Vic Edelbrock Jr. (August 23, 1936 – June 9, 2017)
One of the industry’s premiere visionary professionals, and an icon for high performance, passed away after heading the company that his father founded for over fifty years. He took over the company at 26 years of age when his father died of cancer in 1962. Inheriting the Edelbrock Corporation with 10 employees, annual sales of $450,000, and $200,000 in the bank. Vic Jr., built the business into a multi-million dollar industry with it’s own development department and assembly lines with more than 700 employees working three shifts.
Vic Jr., guided the company in many new and different directions, including product lines that included carburetors, camshaft kits, and other engine accessories. The key to the company’s self-sufficiency was in the foundry that Vic had built from scratch in San Jacinto in 1988. Understanding that controlling the quality of its aluminum castings was critical to the company’s long term success. He often attributed the company’s growth in the 1980s and 1990s to controlling their own destiny by building the foundry. Edelbrock has been inducted in numerous Halls of Fame.

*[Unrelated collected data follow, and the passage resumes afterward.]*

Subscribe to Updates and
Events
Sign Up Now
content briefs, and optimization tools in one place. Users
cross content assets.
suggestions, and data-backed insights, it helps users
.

Steve McDonald. (1961 – 2017)
A member of SEMA’s executive team, McDonald served as the Vice President of Government Affairs for the organization. Presiding over the legislative and regulatory issues for the automotive industry for over 20 years, he was responsible for helping to create the SEMA Action Network (SAN), he helped to draft model state legislation covering a multitude of issues like vehicle titling and registration, exhaust noise, inoperable vehicles, altered heights and nitrous oxide.
Most recently McDonald played a key role in the passage of the federal replica car law and industry efforts to enact the Recognizing the Protection of Motorsports (RPM) Act. He passed away unexpectedly on September 26, 2017, at the relatively young age of 56.